--- Problem ---
Duplicate everything in the comment on Electron versus native app speed from "3. JavaScript runs" down to "and it runs.".

--- Selected extract ---

[Start of Attachment]

Hacker News new | ask | show | jobs
by arghwhat 2538 days ago
> In data centers, loading data from networked server, where it's in memory, can be used over loading data from a disk, because disk is comparatively slow.

RDMA has no relevance to this discussion.

> A web app can load JavaScript assembler, which isn't much slower than a desktop app written in C.

This is incredibly wrong. An Electron app goes through many stages before code is executing with acceptable performance:

1. A full web browser loads.

2. JavaScript is loaded and parsed.

3. JavaScript runs interpreted, which is very slow. It is only here that the "application" starts.

4. After a while, the JIT may decide to compile some code. This is very resource intensive.

5. After compilation, you finally have some parts that have decent performance. However...

6. Gaurds fail (i.e. bad assumptions), and the code is deoptimized, running at slow speed again. JIT compilations may be tried again later with new assumptions, and if you're lucky, they might hold.

At #5, you have code that is as fast as it gets. It is nowhere near as fast as native code (any benchmarks you think of are synthetic and designed to show JavaScript as fast—it doesn't take a lot to shake out the issues).

For a native application, however, the process looks like this:

1. The application starts, and it runs.

Done. There is no parsing, interpreting, optimization. This single step is orders of magnitude faster than just #1 of the life of an Electron app.

> Bigger - and slower - parts of the web app can be loaded after the app starts interacting. So - at least in principle - no sizeable speed difference, which would blow somebody away.

We are talking a speed difference in orders of magnitude here. An electron application is not even done preparing Electron before a good native application is done loading.

And it's all fine and dandy that you can load heavy things later, but for a good native application has nothing to load later. It's done.

A fun comparison:

1. Slack cold-start on my machine: ~3 seconds before anything shows up, ~5 seconds until a main window with a loading indicator is visible, ~10 seconds till fully loaded and usable.

2. Telegram-desktop cold start on my machine: ~1 second till fully loaded and usable.

And telegram-desktop is a very slow native application! A speedy application starts in 250ms or less, and never waits after that.

> Advantage of web app is cross platform uniformity.

And the disadvantage is that they are are huge, resource intensive and pathetically slow.

[End of Attachment]

--- Data records ---
[Start of Attachment]

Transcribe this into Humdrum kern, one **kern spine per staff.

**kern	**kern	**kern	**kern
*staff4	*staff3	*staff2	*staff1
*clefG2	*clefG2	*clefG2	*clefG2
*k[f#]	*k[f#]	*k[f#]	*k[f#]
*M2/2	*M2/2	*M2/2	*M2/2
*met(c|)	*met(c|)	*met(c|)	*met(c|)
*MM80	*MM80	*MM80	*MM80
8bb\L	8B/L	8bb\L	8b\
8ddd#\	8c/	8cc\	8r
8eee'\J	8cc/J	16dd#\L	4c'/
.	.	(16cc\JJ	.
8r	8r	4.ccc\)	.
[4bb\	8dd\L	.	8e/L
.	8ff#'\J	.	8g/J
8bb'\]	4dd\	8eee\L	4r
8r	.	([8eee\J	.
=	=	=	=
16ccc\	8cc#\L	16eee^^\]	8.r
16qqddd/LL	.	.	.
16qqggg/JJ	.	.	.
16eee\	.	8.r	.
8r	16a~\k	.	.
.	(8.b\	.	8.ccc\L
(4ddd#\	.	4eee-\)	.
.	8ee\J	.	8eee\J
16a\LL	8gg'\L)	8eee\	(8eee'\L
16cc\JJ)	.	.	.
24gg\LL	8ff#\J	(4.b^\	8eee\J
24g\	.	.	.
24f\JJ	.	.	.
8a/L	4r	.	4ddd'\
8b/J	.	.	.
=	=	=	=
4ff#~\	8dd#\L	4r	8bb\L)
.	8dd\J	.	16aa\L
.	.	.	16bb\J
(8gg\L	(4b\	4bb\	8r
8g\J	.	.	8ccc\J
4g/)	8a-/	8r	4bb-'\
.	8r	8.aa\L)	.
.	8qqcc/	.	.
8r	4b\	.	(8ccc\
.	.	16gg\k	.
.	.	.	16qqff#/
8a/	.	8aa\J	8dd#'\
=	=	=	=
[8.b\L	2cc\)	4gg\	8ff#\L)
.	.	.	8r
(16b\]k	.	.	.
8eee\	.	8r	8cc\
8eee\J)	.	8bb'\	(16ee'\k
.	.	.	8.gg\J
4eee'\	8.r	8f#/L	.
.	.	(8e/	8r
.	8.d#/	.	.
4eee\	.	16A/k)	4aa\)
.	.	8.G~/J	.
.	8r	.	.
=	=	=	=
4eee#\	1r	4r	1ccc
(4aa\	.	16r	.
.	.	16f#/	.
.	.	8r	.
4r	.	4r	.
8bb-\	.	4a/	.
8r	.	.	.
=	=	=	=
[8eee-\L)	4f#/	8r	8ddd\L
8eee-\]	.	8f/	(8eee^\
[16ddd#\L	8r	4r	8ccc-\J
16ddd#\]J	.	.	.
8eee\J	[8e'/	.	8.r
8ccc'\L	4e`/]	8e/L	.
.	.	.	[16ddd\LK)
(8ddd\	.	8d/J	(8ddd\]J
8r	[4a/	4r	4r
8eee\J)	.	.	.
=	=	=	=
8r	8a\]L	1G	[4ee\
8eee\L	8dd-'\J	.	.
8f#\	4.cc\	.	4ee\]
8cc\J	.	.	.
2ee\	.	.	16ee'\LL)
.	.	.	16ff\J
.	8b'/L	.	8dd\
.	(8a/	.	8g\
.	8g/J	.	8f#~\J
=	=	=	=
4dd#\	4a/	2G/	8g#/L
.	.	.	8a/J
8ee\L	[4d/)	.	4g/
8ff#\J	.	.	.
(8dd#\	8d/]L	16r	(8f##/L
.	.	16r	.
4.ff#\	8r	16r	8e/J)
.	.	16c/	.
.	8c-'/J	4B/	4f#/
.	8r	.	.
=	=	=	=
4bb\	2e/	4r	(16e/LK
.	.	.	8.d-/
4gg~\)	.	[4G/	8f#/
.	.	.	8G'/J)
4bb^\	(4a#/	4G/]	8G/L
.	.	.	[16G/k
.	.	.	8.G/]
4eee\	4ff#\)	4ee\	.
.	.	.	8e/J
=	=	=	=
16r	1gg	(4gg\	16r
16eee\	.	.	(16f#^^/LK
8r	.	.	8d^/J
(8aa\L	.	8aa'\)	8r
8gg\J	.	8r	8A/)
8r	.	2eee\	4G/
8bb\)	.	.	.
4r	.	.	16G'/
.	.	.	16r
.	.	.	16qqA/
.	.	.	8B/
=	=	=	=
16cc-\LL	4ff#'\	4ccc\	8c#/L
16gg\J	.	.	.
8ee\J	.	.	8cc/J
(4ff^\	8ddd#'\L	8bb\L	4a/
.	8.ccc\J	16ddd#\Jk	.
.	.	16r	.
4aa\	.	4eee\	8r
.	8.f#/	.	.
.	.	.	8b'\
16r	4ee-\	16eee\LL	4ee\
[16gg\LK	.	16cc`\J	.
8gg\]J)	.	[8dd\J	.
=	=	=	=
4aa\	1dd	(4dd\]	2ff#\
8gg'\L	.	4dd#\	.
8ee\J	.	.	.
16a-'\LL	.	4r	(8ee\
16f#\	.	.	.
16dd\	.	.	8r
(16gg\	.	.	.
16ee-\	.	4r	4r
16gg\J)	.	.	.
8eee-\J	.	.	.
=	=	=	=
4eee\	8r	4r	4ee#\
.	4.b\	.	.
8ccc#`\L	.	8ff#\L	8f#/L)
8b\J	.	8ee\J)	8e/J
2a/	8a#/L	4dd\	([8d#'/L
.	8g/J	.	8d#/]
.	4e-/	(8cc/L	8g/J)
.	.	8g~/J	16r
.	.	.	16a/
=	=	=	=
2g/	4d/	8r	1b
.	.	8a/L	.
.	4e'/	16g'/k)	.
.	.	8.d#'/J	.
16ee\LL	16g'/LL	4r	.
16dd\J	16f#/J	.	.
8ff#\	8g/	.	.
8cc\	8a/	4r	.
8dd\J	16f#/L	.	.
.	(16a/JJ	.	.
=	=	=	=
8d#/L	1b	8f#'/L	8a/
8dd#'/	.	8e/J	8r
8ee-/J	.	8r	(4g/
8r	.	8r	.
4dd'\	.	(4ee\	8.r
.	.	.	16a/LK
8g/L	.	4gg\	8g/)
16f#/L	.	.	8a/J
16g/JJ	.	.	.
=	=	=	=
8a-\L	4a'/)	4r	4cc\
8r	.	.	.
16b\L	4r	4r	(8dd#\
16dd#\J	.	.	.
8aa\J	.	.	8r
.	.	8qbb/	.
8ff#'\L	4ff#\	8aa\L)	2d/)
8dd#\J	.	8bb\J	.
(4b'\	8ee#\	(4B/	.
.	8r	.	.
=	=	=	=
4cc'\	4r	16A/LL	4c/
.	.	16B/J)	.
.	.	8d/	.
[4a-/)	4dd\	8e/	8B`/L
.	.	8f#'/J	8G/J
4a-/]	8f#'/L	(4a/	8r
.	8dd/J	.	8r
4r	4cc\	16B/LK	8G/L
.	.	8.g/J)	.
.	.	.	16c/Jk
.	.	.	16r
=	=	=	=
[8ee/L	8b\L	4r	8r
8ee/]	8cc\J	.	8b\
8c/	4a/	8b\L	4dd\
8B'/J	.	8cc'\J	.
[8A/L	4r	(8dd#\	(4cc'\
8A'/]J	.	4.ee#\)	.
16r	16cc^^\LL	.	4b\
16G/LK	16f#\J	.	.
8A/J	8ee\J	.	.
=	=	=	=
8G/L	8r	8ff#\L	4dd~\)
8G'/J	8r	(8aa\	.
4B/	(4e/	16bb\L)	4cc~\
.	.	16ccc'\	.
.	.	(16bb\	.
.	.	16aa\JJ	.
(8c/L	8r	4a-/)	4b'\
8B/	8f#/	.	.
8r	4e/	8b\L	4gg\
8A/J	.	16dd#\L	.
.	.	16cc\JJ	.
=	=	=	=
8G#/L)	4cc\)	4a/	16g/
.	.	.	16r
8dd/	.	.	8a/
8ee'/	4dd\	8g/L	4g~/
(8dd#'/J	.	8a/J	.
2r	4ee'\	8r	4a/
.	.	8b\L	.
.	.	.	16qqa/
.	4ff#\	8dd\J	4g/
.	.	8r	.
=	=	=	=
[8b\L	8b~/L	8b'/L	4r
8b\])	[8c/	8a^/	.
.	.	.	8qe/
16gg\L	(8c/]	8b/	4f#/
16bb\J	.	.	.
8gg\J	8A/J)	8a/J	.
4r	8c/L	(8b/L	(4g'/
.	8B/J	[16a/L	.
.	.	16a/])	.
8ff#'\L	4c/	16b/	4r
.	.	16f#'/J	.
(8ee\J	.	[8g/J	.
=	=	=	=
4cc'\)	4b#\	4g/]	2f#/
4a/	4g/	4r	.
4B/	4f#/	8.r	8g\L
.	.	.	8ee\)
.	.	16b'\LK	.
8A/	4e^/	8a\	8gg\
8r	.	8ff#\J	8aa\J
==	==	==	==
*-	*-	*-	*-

[End of Attachment]

--- Task output ---
3. JavaScript runs interpreted, which is very slow. It is only here that the "application" starts.

4. After a while, the JIT may decide to compile some code. This is very resource intensive.

5. After compilation, you finally have some parts that have decent performance. However...

6. Gaurds fail (i.e. bad assumptions), and the code is deoptimized, running at slow speed again. JIT compilations may be tried again later with new assumptions, and if you're lucky, they might hold.

At #5, you have code that is as fast as it gets. It is nowhere near as fast as native code (any benchmarks you think of are synthetic and designed to show JavaScript as fast—it doesn't take a lot to shake out the issues).

For a native application, however, the process looks like this:

1. The application starts, and it runs.